Für einen Rundgang durch das Dorf fangen wir am besten auf dem Dorfplatz, bei der Kirche Ag. Johannes an. Gleich neben der Kirche sehen wir Fundamente aus sechs ver-schiedenen Epochen. Vom Dorfplatz ostwärts, am Kräuterladen vorbei sehen wir oberhalb des Weges Teil einer venezianischen Villa aus dem 13. Jh. und einen Türeingang mit Steininschrift von 400 v. Chr. Etwas weiter auf der rechten Seite steht die Agios Nikolaos Kirche. Weiter finden wir ein Wasserreservoir aus dem 3. Jh. v. Chr. mit 7 Rundbögen im Inneren. Ende der Strasse steht die Kirche Agia Paraskevi. Beim Eingang zum Friedhof stehen wir auf einer Steinabdeckung (vor der Türe) - es ist ein Kindersarkophag.
Nun wenden wir uns nach links und finden ein römisches Tor mit der Inschrift: OMNIA MUNDI FUMUS ET UMBRA (Alles Irdische ist Rauch und Finsternis).
Die nächste Kirche, Agia Panagia, aus dem 13. Jh. hat noch Reste von Fresken. Ein paar Schritte weiter sehen wir ein römisches Bodenmosaik aus dem 3. Jh. Zurück auf dem Dorfplatz gehen wir nun auf der Strasse in Richtung Episkopi. Nach 300 Metern, bei der ersten Kurve, führt rechts ein Fussweg hangabwärts zu der Kapelle Pente Parthenes, die fünf heiligen Jungfrauen Thekla, Marianna, Ainatha, Martha und Maria, die unter Kaiser Decius den Märtyrertod fanden. Sie wollten nicht am römischen Staatskult teilnehmen. Ein Mönch aus Lappa entdeckte auf dem Berg Athos eine Handschrift, in der die fünf Jungfrauen namentlich erwähnt wurden. In dieser Kapelle wurde ein Familiengrab mit 5 Sarko-phagen gefunden, aus dem 4. bis 7. Jh. Nach einer Legende sollen die fünf Märtyrerinnen am 18. Juli 250 n. Chr. hier begraben worden sein.

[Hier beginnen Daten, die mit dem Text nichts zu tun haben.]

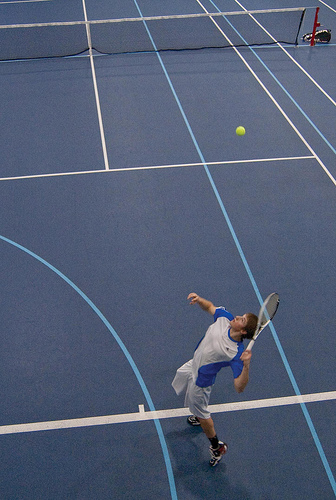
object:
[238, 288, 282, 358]
tennis racket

Neben der Kapelle und am ganzen Hang längs des Weges finden wir antike Felsgräber, bis der Weg im Tal des Petres-Flusses bei einer der ältesten und grössten Platane Kretas endet. Im Schatten der alten Platane ist ein Brunnen mit „heiligem“ Wasser. Schon der Besuch dieses Platzes, eine Wanderung von 20 Minuten, ist ein Erlebnis.
Bei einer meiner Reisen traf ich eine Gruppe Franzosen und Griechen, die sich jedes Jahr einmal zu einem Picknick in diesem verwunschenen Tal bei der grossen Platane treffen.

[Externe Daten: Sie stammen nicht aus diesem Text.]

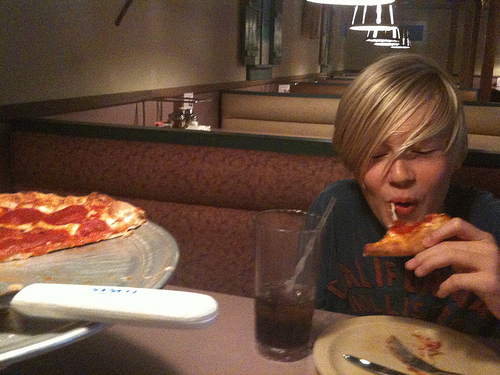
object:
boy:
[294, 50, 500, 340]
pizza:
[361, 201, 450, 259]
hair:
[329, 52, 470, 193]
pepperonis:
[70, 218, 112, 247]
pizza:
[0, 190, 149, 264]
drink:
[250, 281, 321, 350]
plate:
[311, 313, 500, 375]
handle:
[6, 280, 224, 331]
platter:
[0, 217, 183, 375]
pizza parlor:
[0, 0, 499, 375]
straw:
[283, 196, 336, 294]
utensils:
[342, 350, 408, 375]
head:
[330, 52, 472, 231]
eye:
[409, 147, 442, 156]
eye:
[366, 149, 388, 162]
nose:
[384, 153, 415, 188]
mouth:
[384, 195, 422, 218]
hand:
[400, 214, 500, 322]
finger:
[434, 271, 474, 298]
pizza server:
[1, 279, 227, 332]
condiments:
[181, 90, 195, 99]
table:
[0, 283, 360, 375]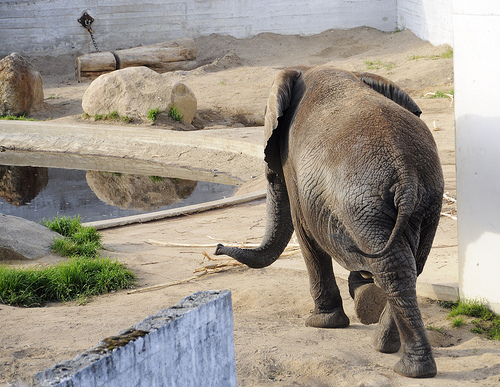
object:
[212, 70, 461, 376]
elephant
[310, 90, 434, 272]
skin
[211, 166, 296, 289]
trunk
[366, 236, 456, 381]
leg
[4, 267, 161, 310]
grass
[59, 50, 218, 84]
tree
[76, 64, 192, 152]
rock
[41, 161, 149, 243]
pond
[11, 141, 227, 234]
water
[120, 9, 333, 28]
wall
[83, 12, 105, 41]
chain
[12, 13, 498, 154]
building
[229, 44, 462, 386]
animal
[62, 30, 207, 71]
tree trunk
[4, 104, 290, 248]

Aber wir finden noch mehr in diesem alten Lappa. Vom Dorfplatz mit dem Auto zurück in Richtung Episkopi, am nördlichen Dorfende links in Richtung Asigonie bis zur Brücke fahren. Im Tal vor der Brücke über den Mousellas-Fluss finden wir die Höhlenkapelle des Ag. Nikolaos (oder Agia Dynami) mit einer grossen Quelle, die das ganze Jahr Wasser führt. Im Schatten der grossen Bäume warten Tavernen auf Touristen.

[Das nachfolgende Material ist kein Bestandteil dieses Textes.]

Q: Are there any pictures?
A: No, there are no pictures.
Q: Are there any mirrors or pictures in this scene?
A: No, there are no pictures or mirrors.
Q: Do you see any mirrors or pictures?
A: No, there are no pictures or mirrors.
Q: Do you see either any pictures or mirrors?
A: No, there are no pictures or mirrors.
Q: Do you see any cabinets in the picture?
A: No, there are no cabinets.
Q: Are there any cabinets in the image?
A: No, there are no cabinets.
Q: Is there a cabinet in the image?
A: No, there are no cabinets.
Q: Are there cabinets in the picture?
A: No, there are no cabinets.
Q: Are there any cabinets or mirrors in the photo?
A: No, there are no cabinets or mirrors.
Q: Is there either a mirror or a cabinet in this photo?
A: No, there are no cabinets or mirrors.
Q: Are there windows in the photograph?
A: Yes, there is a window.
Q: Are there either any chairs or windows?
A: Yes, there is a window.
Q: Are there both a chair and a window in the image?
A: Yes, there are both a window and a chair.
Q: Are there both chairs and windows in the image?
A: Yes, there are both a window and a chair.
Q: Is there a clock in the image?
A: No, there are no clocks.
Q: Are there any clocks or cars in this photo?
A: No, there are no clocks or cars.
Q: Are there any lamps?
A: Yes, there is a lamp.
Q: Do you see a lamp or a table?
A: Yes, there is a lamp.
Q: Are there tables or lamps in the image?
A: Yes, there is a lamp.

Ein paar Schritte weiter zur Brücke sehen wir eine alte Mühle. Vorbei an der Mühle zum Fluss steht die Kirche Ag. Panagia, aus venezia-nischer Zeit, die auf einem Tempel des Neptun erbaut wurde. Ionische Säulen und ein römisches Kapitell finden wir bei der Kirche.